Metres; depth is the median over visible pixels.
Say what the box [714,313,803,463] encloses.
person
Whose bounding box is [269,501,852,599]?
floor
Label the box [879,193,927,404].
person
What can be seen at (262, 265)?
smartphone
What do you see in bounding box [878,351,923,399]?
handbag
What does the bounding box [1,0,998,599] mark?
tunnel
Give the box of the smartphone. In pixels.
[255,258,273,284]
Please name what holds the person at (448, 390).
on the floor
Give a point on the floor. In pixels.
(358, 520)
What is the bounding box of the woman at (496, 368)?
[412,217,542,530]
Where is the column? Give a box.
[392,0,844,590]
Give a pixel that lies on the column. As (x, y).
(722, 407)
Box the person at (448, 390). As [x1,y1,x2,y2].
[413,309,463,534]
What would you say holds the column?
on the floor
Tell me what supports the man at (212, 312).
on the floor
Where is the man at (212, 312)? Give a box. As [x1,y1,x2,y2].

- - -

## Exercise description
Give the records again, unchanged and complete.

## Answer to this exercise
Metres; depth is the median over visible pixels.
Say what the box [714,313,803,463] encloses.
person
Whose bounding box is [269,501,852,599]?
floor
Label the box [879,193,927,404].
person
What can be seen at (262, 265)?
smartphone
What do you see in bounding box [878,351,923,399]?
handbag
What does the bounding box [1,0,998,599] mark?
tunnel
Give the box of the smartphone. In pixels.
[255,258,273,284]
Please name what holds the person at (448, 390).
on the floor
Give a point on the floor. In pixels.
(358, 520)
What is the bounding box of the woman at (496, 368)?
[412,217,542,530]
Where is the column? Give a box.
[392,0,844,590]
Give a pixel that lies on the column. As (x, y).
(722, 407)
Box the person at (448, 390). As [x1,y1,x2,y2].
[413,309,463,534]
What would you say holds the column?
on the floor
Tell me what supports the man at (212, 312).
on the floor
Where is the man at (212, 312)? Give a box. As [x1,y1,x2,y2].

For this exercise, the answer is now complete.